* [Required work]:
Pick out every line of the records that contains the word "uygun". Uppercase and lowercase count as different.

* [Material for the task]:
--- START ---
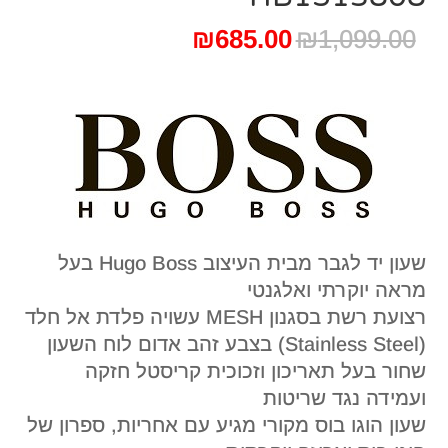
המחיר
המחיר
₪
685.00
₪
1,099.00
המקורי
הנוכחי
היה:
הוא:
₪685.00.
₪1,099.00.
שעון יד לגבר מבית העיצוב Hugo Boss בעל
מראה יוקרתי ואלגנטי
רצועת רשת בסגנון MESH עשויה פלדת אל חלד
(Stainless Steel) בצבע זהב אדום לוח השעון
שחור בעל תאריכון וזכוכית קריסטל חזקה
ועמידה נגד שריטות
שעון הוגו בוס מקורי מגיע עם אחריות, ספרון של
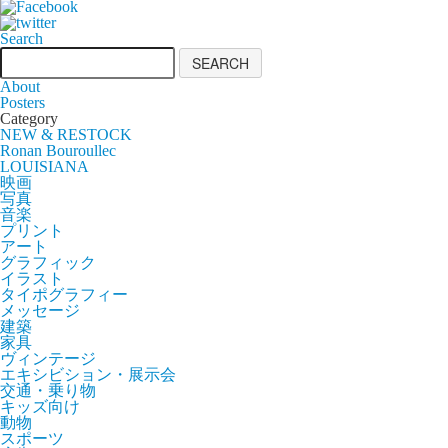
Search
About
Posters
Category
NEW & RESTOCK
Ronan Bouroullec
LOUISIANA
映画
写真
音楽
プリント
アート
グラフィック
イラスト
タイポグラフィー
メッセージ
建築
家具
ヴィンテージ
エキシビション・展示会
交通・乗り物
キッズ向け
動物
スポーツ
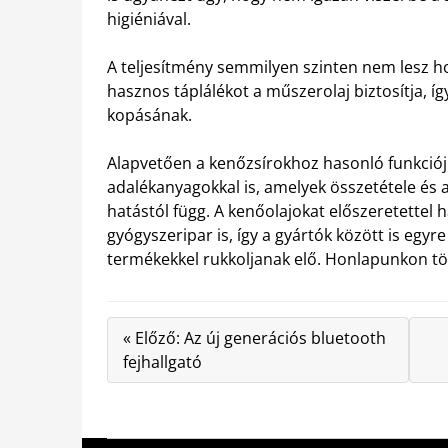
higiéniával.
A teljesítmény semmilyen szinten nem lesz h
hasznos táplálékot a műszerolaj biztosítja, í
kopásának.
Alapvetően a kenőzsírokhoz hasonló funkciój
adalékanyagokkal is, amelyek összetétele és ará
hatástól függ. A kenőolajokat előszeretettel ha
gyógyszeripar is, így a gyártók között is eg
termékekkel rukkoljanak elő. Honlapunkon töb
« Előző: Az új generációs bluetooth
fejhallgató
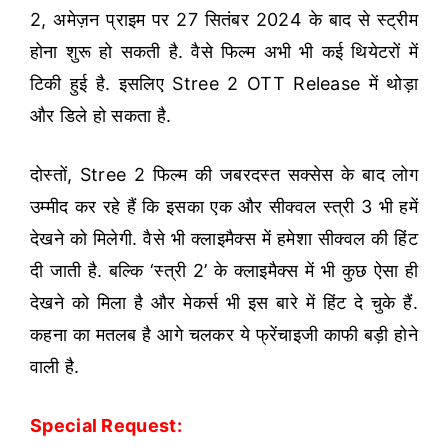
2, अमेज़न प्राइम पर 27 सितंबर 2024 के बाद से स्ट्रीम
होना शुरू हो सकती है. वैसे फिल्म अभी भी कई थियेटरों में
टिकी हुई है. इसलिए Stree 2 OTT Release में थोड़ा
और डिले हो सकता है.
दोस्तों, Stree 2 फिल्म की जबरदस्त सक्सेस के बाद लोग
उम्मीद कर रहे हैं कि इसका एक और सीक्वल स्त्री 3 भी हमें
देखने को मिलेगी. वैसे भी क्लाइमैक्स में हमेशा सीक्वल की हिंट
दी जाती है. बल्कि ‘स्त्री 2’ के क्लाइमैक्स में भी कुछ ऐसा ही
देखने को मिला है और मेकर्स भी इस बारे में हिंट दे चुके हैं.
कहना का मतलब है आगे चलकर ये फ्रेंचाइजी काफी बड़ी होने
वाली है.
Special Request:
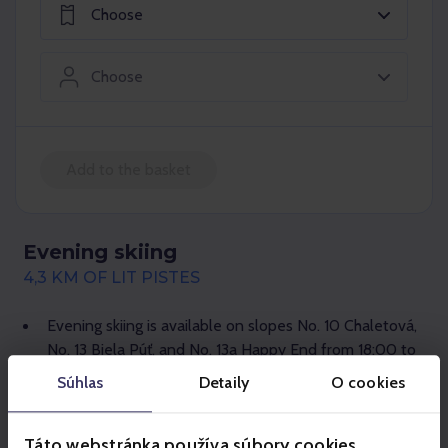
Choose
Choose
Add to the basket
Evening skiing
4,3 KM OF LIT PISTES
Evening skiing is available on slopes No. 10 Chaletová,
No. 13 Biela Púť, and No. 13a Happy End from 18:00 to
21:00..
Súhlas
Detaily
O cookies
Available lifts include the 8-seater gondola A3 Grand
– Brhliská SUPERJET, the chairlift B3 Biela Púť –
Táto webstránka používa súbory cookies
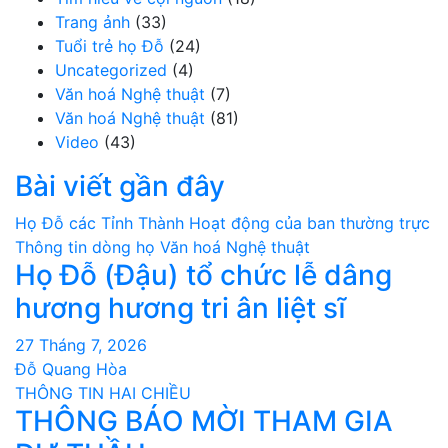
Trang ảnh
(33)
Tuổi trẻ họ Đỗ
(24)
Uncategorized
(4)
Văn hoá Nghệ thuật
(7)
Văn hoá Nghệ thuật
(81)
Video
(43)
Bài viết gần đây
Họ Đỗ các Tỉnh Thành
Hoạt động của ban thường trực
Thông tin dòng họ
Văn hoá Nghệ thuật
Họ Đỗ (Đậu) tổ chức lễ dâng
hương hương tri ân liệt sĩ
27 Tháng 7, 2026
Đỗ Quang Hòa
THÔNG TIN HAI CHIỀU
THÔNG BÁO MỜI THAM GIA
--- END ---
--- START ---
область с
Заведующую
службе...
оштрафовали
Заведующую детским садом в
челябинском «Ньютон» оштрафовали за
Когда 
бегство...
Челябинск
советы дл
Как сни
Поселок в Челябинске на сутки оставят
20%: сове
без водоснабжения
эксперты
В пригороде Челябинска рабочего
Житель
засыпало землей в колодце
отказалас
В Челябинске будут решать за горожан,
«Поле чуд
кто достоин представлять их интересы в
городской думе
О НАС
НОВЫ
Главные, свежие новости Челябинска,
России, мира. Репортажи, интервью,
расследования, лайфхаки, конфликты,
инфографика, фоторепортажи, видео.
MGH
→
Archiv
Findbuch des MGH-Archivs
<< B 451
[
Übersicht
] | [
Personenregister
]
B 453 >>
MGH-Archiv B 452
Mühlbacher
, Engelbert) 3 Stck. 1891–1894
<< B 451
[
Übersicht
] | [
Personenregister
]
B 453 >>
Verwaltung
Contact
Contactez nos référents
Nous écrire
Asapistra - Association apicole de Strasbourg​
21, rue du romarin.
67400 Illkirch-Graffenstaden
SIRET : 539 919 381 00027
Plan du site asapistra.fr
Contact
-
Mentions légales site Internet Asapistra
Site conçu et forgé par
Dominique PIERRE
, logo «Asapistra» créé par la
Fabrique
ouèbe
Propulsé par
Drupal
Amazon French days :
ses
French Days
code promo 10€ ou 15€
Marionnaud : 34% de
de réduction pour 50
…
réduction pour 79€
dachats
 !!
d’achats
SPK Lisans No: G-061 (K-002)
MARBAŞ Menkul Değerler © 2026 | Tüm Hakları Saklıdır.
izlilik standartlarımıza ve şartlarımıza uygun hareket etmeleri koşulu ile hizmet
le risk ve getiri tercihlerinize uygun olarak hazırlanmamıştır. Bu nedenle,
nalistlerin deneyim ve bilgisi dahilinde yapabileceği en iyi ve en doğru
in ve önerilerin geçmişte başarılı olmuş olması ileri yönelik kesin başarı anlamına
--- END ---
* [Task result]:
izlilik standartlarımıza ve şartlarımıza uygun hareket etmeleri koşulu ile hizmet
le risk ve getiri tercihlerinize uygun olarak hazırlanmamıştır. Bu nedenle,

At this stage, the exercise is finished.